ICS vulnerabilities are still being discovered, and I don’t think that will stop any time soon. I started tracking known ICS vulnerabilites in 2014, and I recently updated my graph (special thanks to Risk Based Security for providing me with ICS data). The years between 2001 and 2010 are “the lost decade” for ICS security…and 2010 on is “the Age of Stuxnet.” In today’s world, security breaches are inevitable, even for control systems. We’re starting to see more and more security incidents and even attacks, with the Ukrainian Power Grid Attack being the latest.
— Chris Sistrunk (@chrissistrunk) December 31, 2015
So how do we get in front of this?
I want to talk to you a little bit about network taps.
Network taps are not new and have been used in enterprise and even home networks for years. Taps are an important part of network security monitoring (NSM) efforts. I’ve been talking and blogging about implementing NSM in industrial control systems (ICS) for over a year now. I’m beginning to see NSM be implemented in real ICS, which is really exciting. Those that are implementing NSM in ICS are using it to look for evil, but also use it to detect misconfigurations and devices with firmware problems for example.
Taps are a great way to get visibility into a network. Some taps even have failsafes, which ensure that if the tap loses power or fails, the network traffic still passes through unharmed.
Things to consider when installing a tap in an ICS
- Location location location. Make sure that you place the network tap in the right place(s) in your ICS network. You will want to monitor the ingress/egress points to the system, and also important systems internal to the ICS (to monitor lateral movement). If you have NAT, make sure you place the tap where it can capture true IP addresses. The Practice of Network Security Monitoring and Applied Network Security Monitoring cover tap placement within any type of network topology.
- Network tap specifications. Just like other pieces of equipment, you will want to consider the types of ports, number of ports, and the bandwidth needed for the tap. The location will help determine this. You also should consider power supply requirements (like if a substation has 48VDC power, the tap needs to support it or you will need a power converter).
- Outage to the ICS network. Using a network tap is indeed passive, but one of the drawbacks for ICS is that you have to take an outage to the network to install the tap. This can be worked around with careful planning. For instance, you could install a tap during a normal planned outage, or even during a plant shutdown.

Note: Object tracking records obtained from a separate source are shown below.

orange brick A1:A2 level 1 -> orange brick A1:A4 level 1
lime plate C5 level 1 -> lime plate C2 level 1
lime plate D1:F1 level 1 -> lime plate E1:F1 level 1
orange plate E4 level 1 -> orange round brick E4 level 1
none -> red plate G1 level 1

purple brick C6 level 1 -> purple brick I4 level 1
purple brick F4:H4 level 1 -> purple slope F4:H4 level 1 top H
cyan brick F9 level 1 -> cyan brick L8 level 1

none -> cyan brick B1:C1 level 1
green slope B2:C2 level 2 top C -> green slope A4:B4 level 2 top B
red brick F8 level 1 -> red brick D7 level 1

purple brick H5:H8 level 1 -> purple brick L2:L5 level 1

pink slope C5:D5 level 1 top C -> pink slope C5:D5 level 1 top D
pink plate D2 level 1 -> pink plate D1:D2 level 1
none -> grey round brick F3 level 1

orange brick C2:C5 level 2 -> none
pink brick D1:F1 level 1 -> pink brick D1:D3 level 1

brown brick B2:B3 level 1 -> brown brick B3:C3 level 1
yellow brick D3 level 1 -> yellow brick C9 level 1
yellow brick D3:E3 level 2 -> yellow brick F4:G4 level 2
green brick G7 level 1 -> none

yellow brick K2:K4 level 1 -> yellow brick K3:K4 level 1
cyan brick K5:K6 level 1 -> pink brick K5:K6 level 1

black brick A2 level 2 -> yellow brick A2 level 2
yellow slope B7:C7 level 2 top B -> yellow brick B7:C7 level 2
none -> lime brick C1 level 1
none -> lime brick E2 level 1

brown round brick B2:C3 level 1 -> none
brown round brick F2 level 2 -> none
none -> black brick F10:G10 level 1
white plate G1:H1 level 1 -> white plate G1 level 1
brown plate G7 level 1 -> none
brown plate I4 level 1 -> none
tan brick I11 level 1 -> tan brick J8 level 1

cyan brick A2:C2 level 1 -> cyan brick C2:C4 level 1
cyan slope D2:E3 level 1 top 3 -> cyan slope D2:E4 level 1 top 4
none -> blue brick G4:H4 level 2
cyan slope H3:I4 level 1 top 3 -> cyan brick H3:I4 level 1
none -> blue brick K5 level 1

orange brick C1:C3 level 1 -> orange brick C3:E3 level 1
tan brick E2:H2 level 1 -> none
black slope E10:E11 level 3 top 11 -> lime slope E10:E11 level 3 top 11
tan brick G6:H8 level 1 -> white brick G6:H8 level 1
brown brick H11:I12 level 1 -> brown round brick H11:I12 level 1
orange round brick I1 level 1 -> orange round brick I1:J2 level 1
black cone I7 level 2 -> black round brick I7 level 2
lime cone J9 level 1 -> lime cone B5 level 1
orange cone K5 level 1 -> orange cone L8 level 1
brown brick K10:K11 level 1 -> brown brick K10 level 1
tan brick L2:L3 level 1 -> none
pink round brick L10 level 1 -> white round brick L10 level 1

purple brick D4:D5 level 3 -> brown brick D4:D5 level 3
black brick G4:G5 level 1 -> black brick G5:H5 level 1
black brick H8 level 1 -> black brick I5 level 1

- Protecting the network tap and NSM sensor. Once the tap and NSM sensor are installed, you must take measures to secure and protect them. Visibility into an ICS network is valuable for defenders, but also attackers as well. Make sure that attackers can’t access your tap, the packet captures, or NSM sensor data.
Taps can be used in DFIR
In the case attackers do breach a network, incident responders will want to get visibility into compromised hosts and also collect network evidence. Check out Chapter 9 in Incident Response & Computer Forensics is on network evidence to see what is collected. However, most ICS networks today don’t have network visibility. To get this visibility in an ICS network, an incident responder would have to use port mirrors on existing ICS switches, or they will bring a hub (which aren’t made anymore) or network tap with them. Several tap manufacturers make portable network taps that are perfect for a DFIR jump kit.
One example of a portable network tap is this new P100CCA model from Garland Technology. They provided me this to review and it’s a great little tap for 10/100MB copper networks (which will work in many ICS networks). The power supply even includes a set of international voltage plug adapters, which is really handy if you are responding to incidents around the world. You just throw it in a bag, plug it in, and start capturing pcaps!
When I attended 4SICS 2015, I gave a class on NSM in ICS networks. There was also an ICS lab with a lot of different PLCs, HMIs, and other ICS devices that attendees could attack. My friend Erik Hjelmvik with NETRESEC and I both captured pcaps from the 4SICS Lab network with this Garland tap, and also a larger model. Special thanks to Garland!
— Chris Sistrunk (@chrissistrunk) October 21, 2015
I hope you enjoyed this post about network taps and how they can be used in ICS networks. I encourage you to try capturing ICS traffic, even if you start with a test or lab environment first. But if you have some trouble on your ICS network, take the opportunity to capture some traffic with a portable network tap. Who knows…you just might find the problem if you look!